— Вот и кошка наша её боится, стороной обходит, — кивнула головой моя собеседница. — А домой бежит, жрать хочет. Чувствует, что мать стряпню развернула. А язычнице на дубе хоть бы хны. Сидит и дразнится. Право слово, колдунья какая-то. Она иногда про такие чудеса болтает, что хоть уши затыкай. Ты ее спроси: она не стесняется все это рассказывать.
Но я отрицательно помотал головой. Показалось, что если буду расспрашивать, будто к прокаженному подойду. Ведь с насмешкой я не смогу, а значит поневоле буду всерьез прислушиваться: а так и заразиться недолго.
— Да ну ее, — сказал я.
— А ты не бойся, — утешила меня Танька. — Подойди, послушай, а потом и отбеги. Она и не успеет тебя заколдовать. А хочешь, вместе ее как-нибудь подловим и все выспросим?
Этот вариант меня больше устаивал. Когда вдвоем, то можно самому как бы и не вступать в сомнительный контакт, со стороны просто слушать. Но все же я не зря читал гуманистические книжки, поэтому искал жалких оправданий Матрёшке:
— Но Иван-то, её отец, хороший, рукодельный.
Ответ был неотразим:
— А зачем тогда на мордовке женился?
Я ещё раз вспомнил одутловатое лицо его жены. Что ж, при желании его можно было назвать мордой, несмотря на ярко-синие ее глаза, а саму ее мордовкой. Но это уж кому как повезет — тот на том и женится.
— Эй, язычница! — крикнула Танька. — Слезай, поговорить надо. Да не бойся ты! Драться не будем.
Но Матрёшка сидела на ветке не двигаясь. Только снова высунула толстый язык, показывая, что не слезет.
— Давай, — предложила тогда Танька, — комьев земли наберем и ее оттуда сшибем, раз она
И она сразу принялась собирать комья земли — посуше и потверже. Я не решался ее остановить: ведь мы с ней дружили. К моему облегчению, Танькина мать тут крикнула, что оладьи готовы и можно идти за стол. Танька кучкой уложила собранные земляные комки и пообещала Матрёшке:
— Погоди, мы ещё до тебя доберемся!
Мы вошли в дом. Ели у Саловых в следующей за кухней комнате. Здесь же, за обеденным столом, Танька делала уроки, и спала тут же, на лежанке в углу. Усатый Евдоким Матвеевич, Танькин отец, уже сидел перед пустой тарелкой — в своем потертом и засаленном фланелевом матросском бушлате. Он никому не давал забывать о своем морском прошлом. Служил на флоте простым матросом, никакого звания не выслужил, и потому говорил, что любой капитан, любой старпом, любой мичман и любой боцман без матроса не более чем дырка от спасательного круга. Это я хорошо понимал и полностью был согласен, что без простого русского человека (чем проще, тем лучше) никакое дело сделаться не может. Так и тут. Капитан ведь только приказы отдает, а дело делает, конечно же, матрос. А Евдоким Матвеевич и в домашней жизни не рвался на командные места.

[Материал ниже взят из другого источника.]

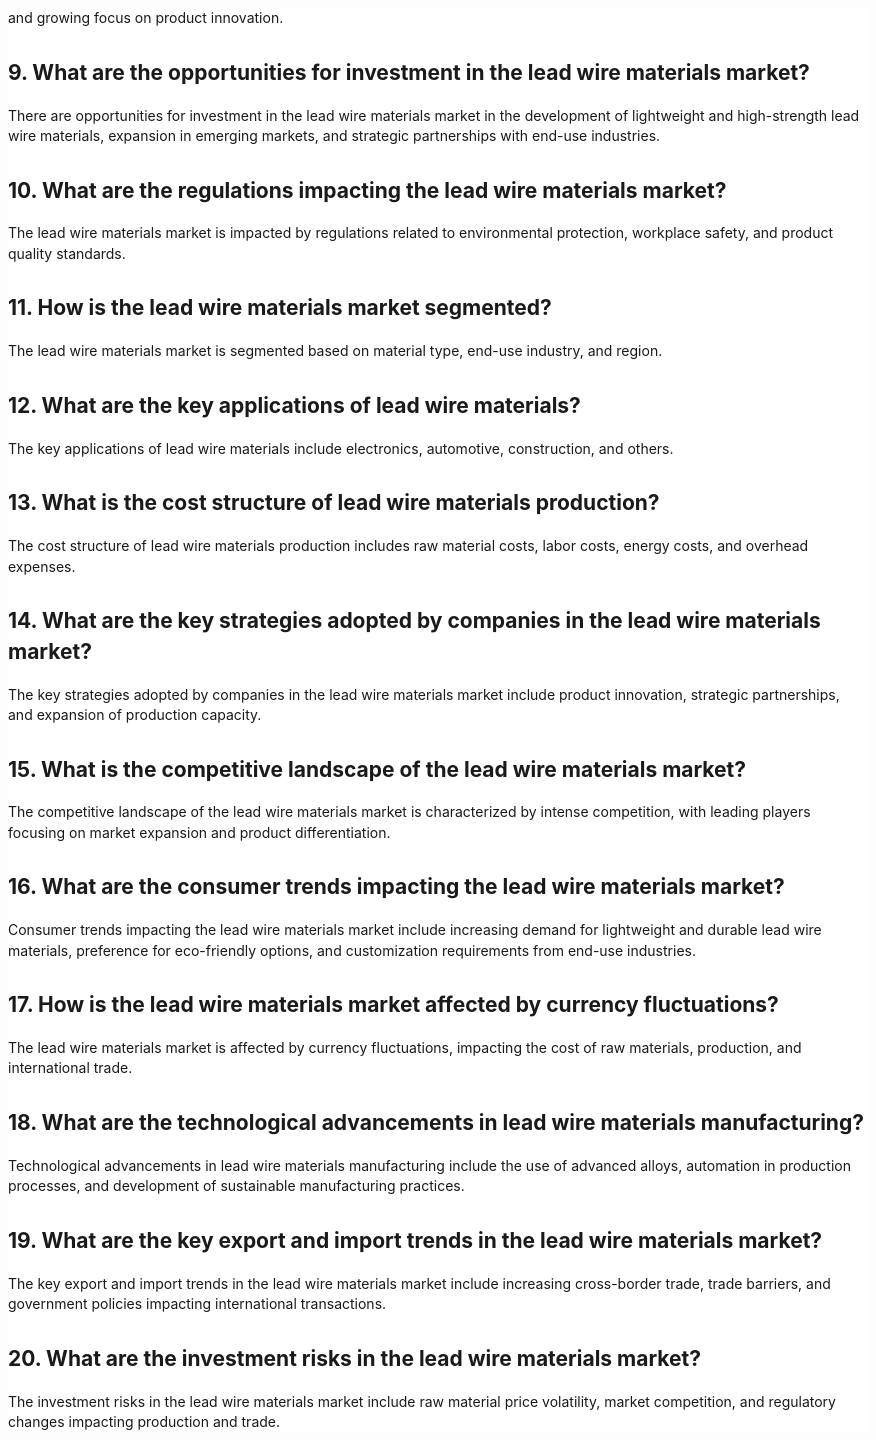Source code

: and growing focus on product innovation.</p><h2>9. What are the opportunities for investment in the lead wire materials market?</h2><p>There are opportunities for investment in the lead wire materials market in the development of lightweight and high-strength lead wire materials, expansion in emerging markets, and strategic partnerships with end-use industries.</p><h2>10. What are the regulations impacting the lead wire materials market?</h2><p>The lead wire materials market is impacted by regulations related to environmental protection, workplace safety, and product quality standards.</p><h2>11. How is the lead wire materials market segmented?</h2><p>The lead wire materials market is segmented based on material type, end-use industry, and region.</p><h2>12. What are the key applications of lead wire materials?</h2><p>The key applications of lead wire materials include electronics, automotive, construction, and others.</p><h2>13. What is the cost structure of lead wire materials production?</h2><p>The cost structure of lead wire materials production includes raw material costs, labor costs, energy costs, and overhead expenses.</p><h2>14. What are the key strategies adopted by companies in the lead wire materials market?</h2><p>The key strategies adopted by companies in the lead wire materials market include product innovation, strategic partnerships, and expansion of production capacity.</p><h2>15. What is the competitive landscape of the lead wire materials market?</h2><p>The competitive landscape of the lead wire materials market is characterized by intense competition, with leading players focusing on market expansion and product differentiation.</p><h2>16. What are the consumer trends impacting the lead wire materials market?</h2><p>Consumer trends impacting the lead wire materials market include increasing demand for lightweight and durable lead wire materials, preference for eco-friendly options, and customization requirements from end-use industries.</p><h2>17. How is the lead wire materials market affected by currency fluctuations?</h2><p>The lead wire materials market is affected by currency fluctuations, impacting the cost of raw materials, production, and international trade.</p><h2>18. What are the technological advancements in lead wire materials manufacturing?</h2><p>Technological advancements in lead wire materials manufacturing include the use of advanced alloys, automation in production processes, and development of sustainable manufacturing practices.</p><h2>19. What are the key export and import trends in the lead wire materials market?</h2><p>The key export and import trends in the lead wire materials market include increasing cross-border trade, trade barriers, and government policies impacting international transactions.</p><h2>20. What are the investment risks in the lead wire materials market?</h2><p>The investment risks in the lead wire materials market include raw material price volatility, market competition, and regulatory changes impacting production and trade.</p></body></html></strong></p>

Нина Петровна внесла миску, накрытую тарелкой, поставила на стол, рядом — широкогорлий горшочек с растопленным маслом, куда полагалось макать оладьи, и без того жирные. В комнате сразу запахло тяжелой сытостью. А клеенка на столе была в цветочек и чистая, но я сразу вообразил, какие сальные пятна останутся на ней после нашего пиршества. Впрочем, клеенка — не скатерть: протер, и дело с концом.
— Вы ешьте, сейчас уже другую принесу, там теста совсем мало осталось, — сказала Танькина мать.
— Да мы хозяйку подождем, — возразил отец.
— Ешьте лучше, а то остынут, я сейчас с вами сяду. — Нина Петровна говорила, держа открытой дверь на кухню, и оттуда тянулся характерный запах нерафинированного подсолнечного масла, на котором жарились оладьи.
— Ну тогда ладно, раз главное командование приказало, наше дело исполнить приказ как следует. Не подкачать, — и Танькин отец снял с миски тарелку, взял рукой верхнюю подрумяненную оладушку, обмакнул в растопленное масло, поднес ко рту и кивком предложил нам «действовать так же». Вообще мне показалось, что Евдоким Матвеевич и Нина Петровна жили — не тужили, друг друга поддерживали и вроде бы совсем не ссорились.